Let’s tackle the interview-style question:
“If you pick 3 cards from a 52-card deck, what’s the probability that all are face cards?”
- There are 12 face cards total (J, Q, K of each suit).
- We’re choosing 3 cards without replacement.
Total possible 3-card combinations: $C(52, 3) = \frac{52!}{3!49!} = 22{,}100$
Favorable combinations (all face cards): $C(12, 3) = \frac{12!}{3!9!} = 220$
Probability:
$$ P(\text{3 face cards}) = \frac{C(12, 3)}{C(52, 3)} = \frac{220}{22{,}100} \approx 0.00995 $$So there’s about a 1% chance — a great demonstration of how combinatorics directly enables probability computation.
🧠 Step 4: Assumptions or Key Ideas
- Every item or outcome is distinct.
- The total set size ($n$) is known and finite.
- When sampling, each selection is equally likely.
- “With/without replacement” determines independence between draws.
⚖️ Step 5: Strengths, Limitations & Trade-offs
- Provides the foundation for all discrete probability calculations.
- Enables exact reasoning for complex random setups.
- Reduces brute-force enumeration to neat formulas.
- Grows combinatorially — numbers explode quickly for large $n$.
- Assumes perfect randomness (real data often isn’t).
- Hard to apply directly in continuous or dependent systems.
🚧 Step 6: Common Misunderstandings
🚨 Common Misunderstandings (Click to Expand)
- Confusing permutations with combinations: → Remember: order matters in permutations, not in combinations.
- Forgetting replacement rule: → It drastically changes total outcomes.
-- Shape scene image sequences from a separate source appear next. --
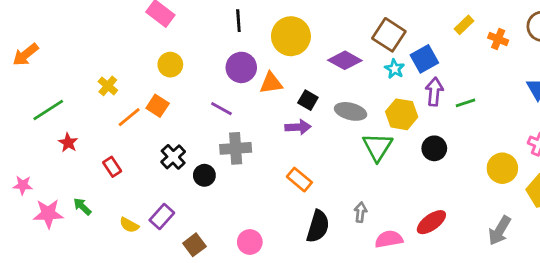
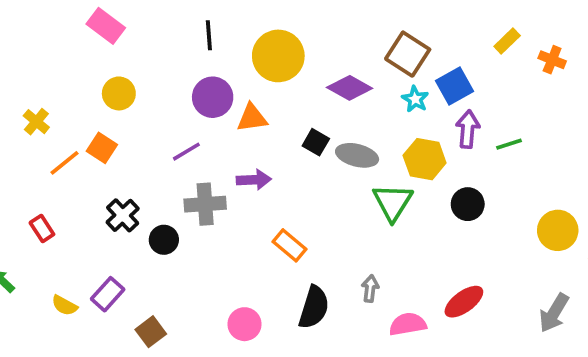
black square: (308, 100) -> (316, 142), moved
purple line: (221, 109) -> (186, 152), turned -60
purple arrow: (298, 127) -> (254, 180), moved
pink circle: (250, 242) -> (245, 324), moved

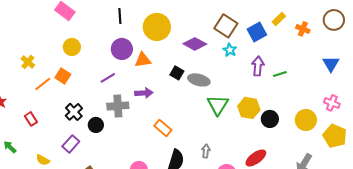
blue square: (455, 86) -> (257, 32), moved
yellow hexagon: (425, 159) -> (249, 108), moved
black circle: (468, 204) -> (270, 119), moved
purple rectangle: (108, 294) -> (71, 144), moved

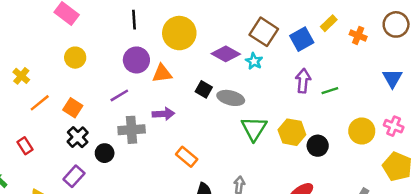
cyan star: (230, 50) -> (254, 61), moved
orange square: (63, 76) -> (73, 108), moved
yellow circle: (306, 120) -> (362, 131), moved

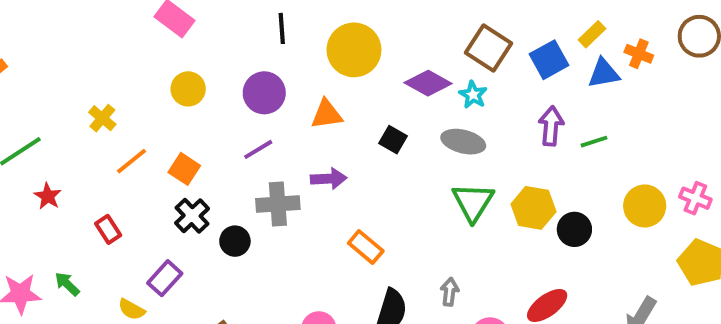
purple circle: (136, 60) -> (264, 93), moved
blue triangle: (392, 78) -> (604, 73), moved, turned 50
gray ellipse: (231, 98) -> (463, 142), moved
purple rectangle: (74, 176) -> (165, 278), moved

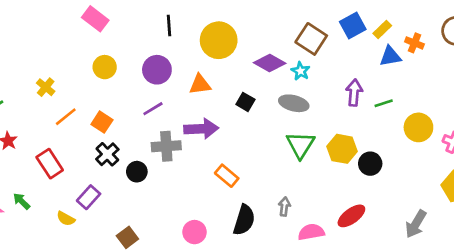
blue square: (549, 60) -> (353, 25), moved
purple arrow: (329, 179) -> (201, 129), size x1.4
yellow circle: (645, 206) -> (418, 127), moved
red rectangle: (108, 229) -> (50, 164), size x1.5

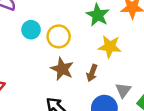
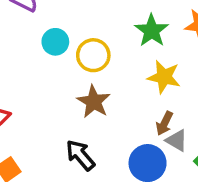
brown arrow: (92, 73) -> (164, 123), moved
gray triangle: (123, 90) -> (177, 140), turned -42

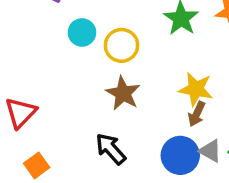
yellow star: (164, 77) -> (196, 89), moved
gray triangle: (177, 140) -> (210, 151), moved

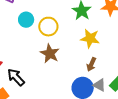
yellow star: (196, 89) -> (90, 38), moved
black arrow: (111, 149) -> (16, 77), moved

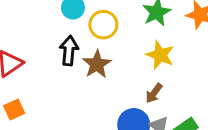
black arrow: (16, 77) -> (69, 51), moved, turned 36

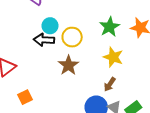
black arrow: (69, 51) -> (44, 40), moved, turned -90
orange square: (14, 109) -> (25, 97), moved

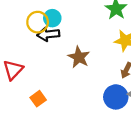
yellow circle: (72, 37) -> (38, 22), moved

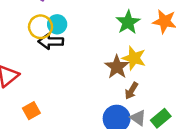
brown star: (79, 57) -> (117, 67), moved

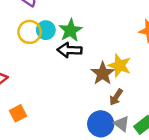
green star: (128, 22) -> (70, 30), moved
black arrow: (51, 41) -> (69, 50), moved

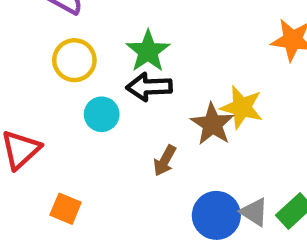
cyan circle: (46, 30) -> (102, 114), moved
brown arrow: (116, 97) -> (165, 161), moved
orange square: (18, 113) -> (66, 209), turned -35

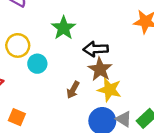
yellow circle: (74, 60) -> (18, 45), moved
black arrow: (149, 87) -> (96, 49), moved
yellow star: (242, 107) -> (109, 90), moved

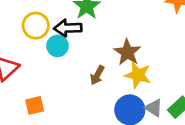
black arrow: (96, 49) -> (68, 28), moved
orange square: (17, 117) -> (35, 105), turned -36

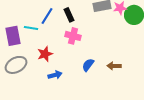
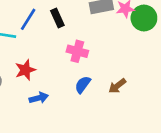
pink cross: (73, 36) -> (77, 51), moved
brown arrow: (114, 66) -> (117, 86), turned -40

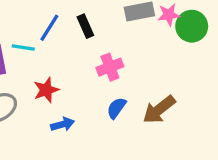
pink cross: (77, 51) -> (110, 67), turned -36
brown arrow: (117, 86) -> (159, 110), size x1.5

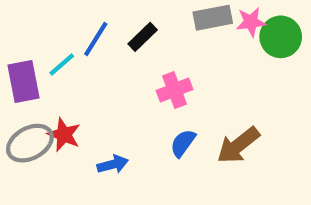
black rectangle: (85, 26) -> (143, 37), turned 70
cyan line: (23, 47) -> (62, 64), turned -50
red star: (46, 90) -> (64, 135), moved, turned -30

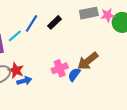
pink cross: (174, 90) -> (60, 68), moved
brown arrow: (238, 145) -> (88, 61), moved
blue arrow: (113, 164) -> (24, 81), moved

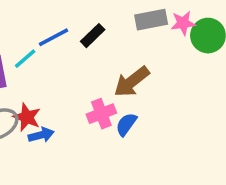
blue line: (31, 23) -> (53, 37), turned 30
brown arrow: (88, 61) -> (132, 82), moved

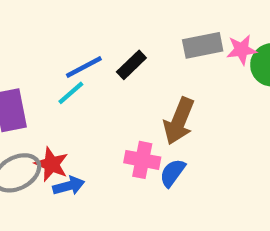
cyan line: (25, 59) -> (71, 93), moved
brown arrow: (132, 82) -> (179, 121), turned -30
pink cross: (101, 114) -> (142, 160), turned 32

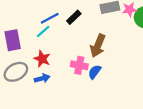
red star: (51, 164) -> (42, 59), moved

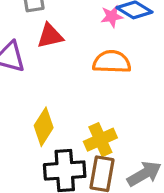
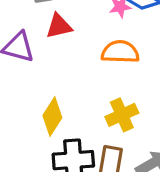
yellow cross: (100, 140) -> (122, 115), moved

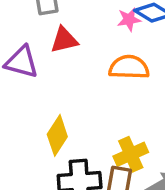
yellow cross: (122, 115) -> (131, 154), moved

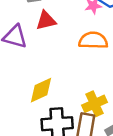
yellow diamond: (57, 135) -> (41, 90), turned 32

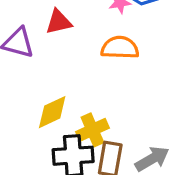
yellow cross: (94, 104) -> (92, 130), moved

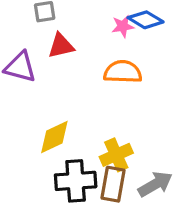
yellow cross: (92, 130) -> (116, 155), moved

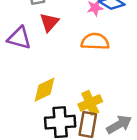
red triangle: (61, 46) -> (49, 22), turned -35

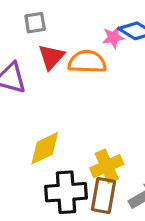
orange semicircle: (95, 42) -> (87, 62), moved

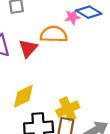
red triangle: (51, 57) -> (28, 48), moved

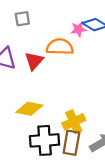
yellow diamond: (23, 96) -> (29, 109), turned 36

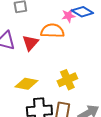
yellow cross: (74, 122) -> (67, 80), moved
Always ask: “Do I put the item back?”
- Using $n!$ blindly: → Factorials grow huge; always simplify using division (like $C(n, r)$).
🧩 Step 7: Mini Summary
🧠 What You Learned: Combinatorics is how we count possibilities — permutations for order, combinations for groups, and binomial coefficients to bridge both.
⚙️ How It Works: It uses factorial-based formulas to quantify how many distinct ways outcomes can occur under given rules.
🎯 Why It Matters: Without combinatorics, probability has no denominator — it’s the skeleton of uncertainty modeling.